SOLOMON WAS LOOKING out over the bay from his room in the church tower. He liked to be high up, to see everything in a single sweep, to watch the patterns of nature and consider their causes.

The boy Brendan called down from the roof. ‘Master Solomon, I can see Rory macShiel’s boat coming round the point.’

He checked for himself and saw the triangular lateen sail emerge past the black rocks on the headland and tack for the harbour.

‘What did I tell you, boy? An Cobh and back in just one day.’ Solomon climbed the ladder to the belfry, with its single bell, and then out onto the windswept roof. He leaned his elbows on the waist-high parapet to steady his telescope.

Brendan macFinn stopped pulling on the rope that wound through a pulley system and down over the edge. ‘Master Solomon? Can I look?’

Without taking his eye from the eyepiece, Solomon answered: ‘When you have finished your chores. Would you rather carry everything by hand? Have I not saved you work?’

‘If you lived on the ground like other folk, there’d be no need for all this hauling.’

Solomon did look up, slowly and deliberately. ‘Do you tire of your duties so quickly?’

‘No, Master Solomon.’

‘Should I look for another apprentice?’

‘No, Master Solomon.’

He checked that the boy looked sufficiently contrite, then returned to the telescope. macShiel sailed the new design of boat well, using the sail to its best advantage. But even with the optics, Solomon could see little evidence of the trade goods he had asked for. Where was the copper to line the cistern? The iron tools he had wanted?

‘Something is wrong,’ he said, and slid the collapsible tube together. ‘macShiel has a face like a dark sky.’

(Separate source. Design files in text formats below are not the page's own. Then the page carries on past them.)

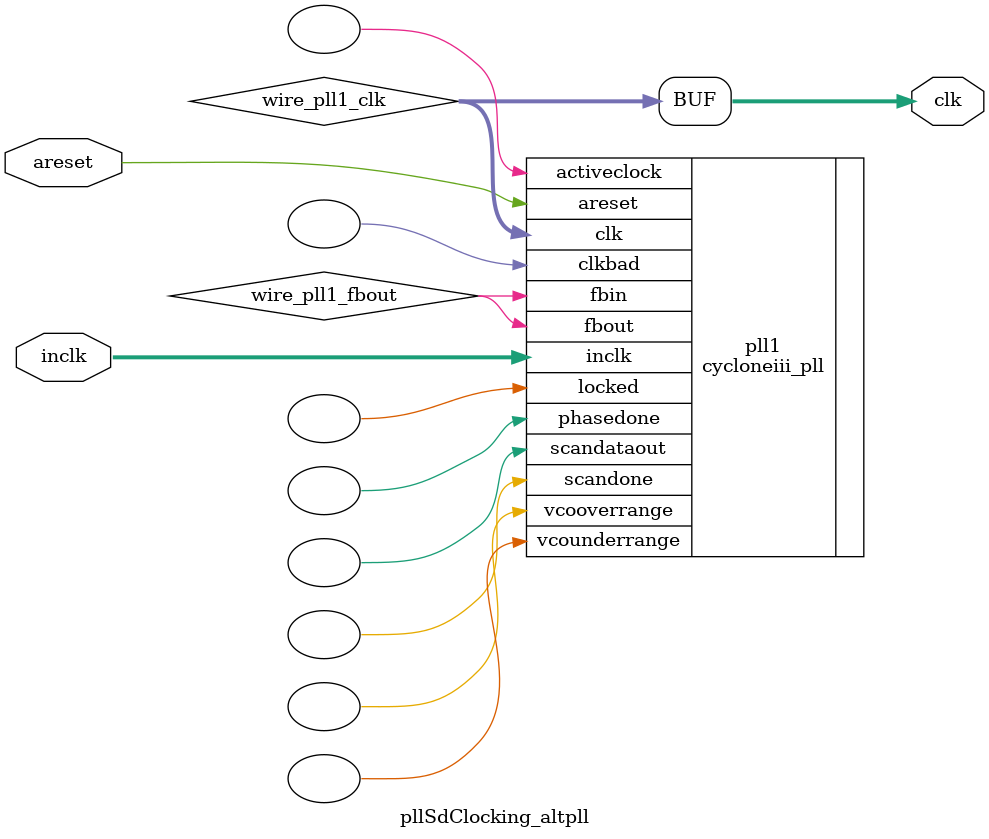
<source format=v>






//synthesis_resources = cycloneiii_pll 1 
//synopsys translate_off
`timescale 1 ps / 1 ps
//synopsys translate_on
module  pllSdClocking_altpll
	( 
	areset,
	clk,
	inclk) /* synthesis synthesis_clearbox=1 */;
	input   areset;
	output   [4:0]  clk;
	input   [1:0]  inclk;
`ifndef ALTERA_RESERVED_QIS
// synopsys translate_off
`endif
	tri0   areset;
	tri0   [1:0]  inclk;
`ifndef ALTERA_RESERVED_QIS
// synopsys translate_on
`endif

	wire  [4:0]   wire_pll1_clk;
	wire  wire_pll1_fbout;

	cycloneiii_pll   pll1
	( 
	.activeclock(),
	.areset(areset),
	.clk(wire_pll1_clk),
	.clkbad(),
	.fbin(wire_pll1_fbout),
	.fbout(wire_pll1_fbout),
	.inclk(inclk),
	.locked(),
	.phasedone(),
	.scandataout(),
	.scandone(),
	.vcooverrange(),
	.vcounderrange()
	`ifndef FORMAL_VERIFICATION
	// synopsys translate_off
	`endif
	,
	.clkswitch(1'b0),
	.configupdate(1'b0),
	.pfdena(1'b1),
	.phasecounterselect({3{1'b0}}),
	.phasestep(1'b0),
	.phaseupdown(1'b0),
	.scanclk(1'b0),
	.scanclkena(1'b1),
	.scandata(1'b0)
	`ifndef FORMAL_VERIFICATION
	// synopsys translate_on
	`endif
	);
	defparam
		pll1.bandwidth_type = "auto",
		pll1.clk0_divide_by = 200,
		pll1.clk0_duty_cycle = 50,
		pll1.clk0_multiply_by = 1,
		pll1.clk0_phase_shift = "0",
		pll1.clk1_divide_by = 20,
		pll1.clk1_duty_cycle = 50,
		pll1.clk1_multiply_by = 9,
		pll1.clk1_phase_shift = "0",
		pll1.clk2_divide_by = 1,
		pll1.clk2_duty_cycle = 50,
		pll1.clk2_multiply_by = 1,
		pll1.clk2_phase_shift = "0",
		pll1.compensate_clock = "clk0",
		pll1.inclk0_input_frequency = 20000,
		pll1.operation_mode = "normal",
		pll1.pll_type = "auto",
		pll1.lpm_type = "cycloneiii_pll";
	assign
		clk = {wire_pll1_clk[4:0]};
endmodule //pllSdClocking_altpll
//VALID FILE

</source>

‘We say like thunder.’ Brendan caught sight of the basket peeking over the parapet, and he swung what the African called the winch round so he could deposit the load on the stone roof.

‘My saying is better.’ Solomon started to climb back down. ‘Carry on, boy.’

He tried to think what might have happened. The weather was good, the winds favourable. They had loaded his boat with cloth and leather of good quality. Those had gone, so he’d made land. Perhaps there was a caravan on its way then. macShiel had been able to buy so much that it would have to be sent on later.

He had all but convinced himself that he was right by the time he left the church tower and started off down the hill. There was much to do, and a caravan of the right riches would make his plans go easier. Progress wouldn’t have to crawl along. While the aeoleopile was already housed and being used by a grateful townspeople, the pipework for the cistern was slow in appearing. It appeared that macShiel was the only real craftsman in the entire population. The others knew skills of one sort or another, but nothing that was of any real use. Even macShiel refused to teach another man, or take on a boy. He was saving his knowledge for his own non-existent sons.